Remove the belly piece and the pork loin from the package. Pat dry with paper towels.
Place the pork belly, skin side up on a cutting board and score the skin by cutting crossing diagonal lines about 1″ apart. I have found the best (and safest) way to cut through pork rind is to use a serrated knife and a gentle back and forth sawing motion. If the belly is slightly frozen (put in the freezer for 30 minutes prior to scoring), it’s a little easier. Cut all the parallel lines first and then come back and cut the lines going in the opposite direction so you end up with a grid on the diagonal. Careful not to cut too deep into the meat.
Place the belly skin side down on a cutting board. Score the pork belly all over, cutting a grid about 1/2″ deep into the meat. Cut a flap on each of the two ends of the belly that will come together when you wrap the pork loin.
Rub the meat side of the pork belly and the pork with the spice and salt mixture. Lay the lemon slices and sage leaves all over the pork belly. Place the loin on top.
Wrap the pork belly around the pork loin, overlapping the flaps over the pork loin. Tien the roast tightly with butcher twine. For a how-to video on how to tie a roast, here’s a good one, How to Tie a Roast.
Sprinkle the outside of the roast with a little more salt and refrigerate uncovered in the refrigerator for 1-2 days.
Prior to cooking, press tinfoil onto the open ends of the roast and secure with twine. This will insulate the loin while the skin crisps up at 500 F.
Cook the roast
Preheat your oven to 500 F. Rub the roast with oil. Place the roast on a rack on a baking sheet covered with tin foil and cook at this high temperature for 45 minutes.
Remove from the oven and reduce the heat to 250 F (or preheat your smoker to this temp). Remove the tinfoil. Continue cooking the roast until the internal temp of the loin reaches 145 F (2 1/2-3 hours). Remove the roast from the oven or smoker and let it rest for at least 10 minutes.
While the roast is cooking and resting, make the Pistachio Gremolata. Mix all ingredients in a small bowl. Using your fingers break up the clumps of grated garlic so all the ingredients are evenly distributed.

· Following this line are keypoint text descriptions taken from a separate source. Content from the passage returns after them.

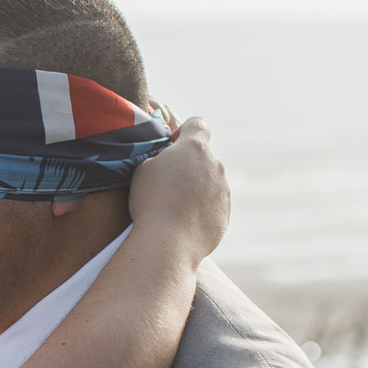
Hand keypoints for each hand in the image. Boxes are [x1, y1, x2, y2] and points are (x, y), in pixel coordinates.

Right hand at [127, 116, 229, 265]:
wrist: (168, 243)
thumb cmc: (150, 202)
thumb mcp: (143, 168)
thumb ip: (160, 156)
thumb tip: (169, 158)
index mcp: (194, 148)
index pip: (198, 124)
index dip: (184, 132)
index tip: (171, 147)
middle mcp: (215, 165)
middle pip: (203, 157)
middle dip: (188, 165)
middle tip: (165, 184)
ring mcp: (223, 190)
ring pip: (209, 182)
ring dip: (195, 188)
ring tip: (172, 207)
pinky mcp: (224, 213)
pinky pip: (212, 205)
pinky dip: (200, 210)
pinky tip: (181, 222)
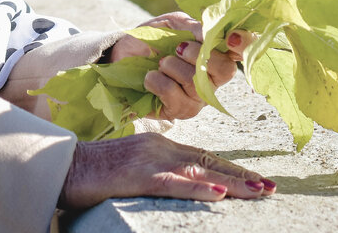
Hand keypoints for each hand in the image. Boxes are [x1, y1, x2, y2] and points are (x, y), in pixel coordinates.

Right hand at [59, 132, 275, 207]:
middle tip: (272, 188)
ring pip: (199, 171)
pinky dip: (197, 188)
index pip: (205, 157)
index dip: (234, 168)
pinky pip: (173, 183)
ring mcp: (150, 159)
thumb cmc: (94, 170)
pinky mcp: (138, 175)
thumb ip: (157, 170)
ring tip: (260, 192)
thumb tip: (181, 181)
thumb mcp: (132, 165)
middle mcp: (160, 146)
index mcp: (160, 144)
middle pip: (209, 162)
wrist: (64, 164)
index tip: (259, 180)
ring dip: (233, 183)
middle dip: (243, 176)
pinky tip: (218, 193)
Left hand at [109, 12, 251, 120]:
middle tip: (178, 47)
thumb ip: (192, 26)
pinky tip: (150, 76)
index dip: (244, 44)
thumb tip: (209, 32)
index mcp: (216, 51)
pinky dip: (158, 82)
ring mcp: (198, 97)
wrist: (121, 57)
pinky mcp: (179, 111)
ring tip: (160, 62)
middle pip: (225, 70)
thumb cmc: (152, 39)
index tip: (231, 38)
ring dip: (173, 67)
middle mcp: (213, 77)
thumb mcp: (171, 24)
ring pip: (197, 83)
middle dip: (199, 55)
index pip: (242, 49)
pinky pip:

Slice the roast and serve with Pistachio Gremolata and bread.
Equipment
| Ultra Cuisine 10″ x 14.75″Cooling and Roasting Rack |
Buy Now →| ThermoPro Dual Probe Meat Thermometer |
Buy Now →Notes
For the Gremolata: you can substitute hazelnuts, walnuts, pine nut or almonds for the pistachio for variation. This gremolata compliments braised lamb shanks, leg of lamb, osso bucco, and pork loin roasts as well.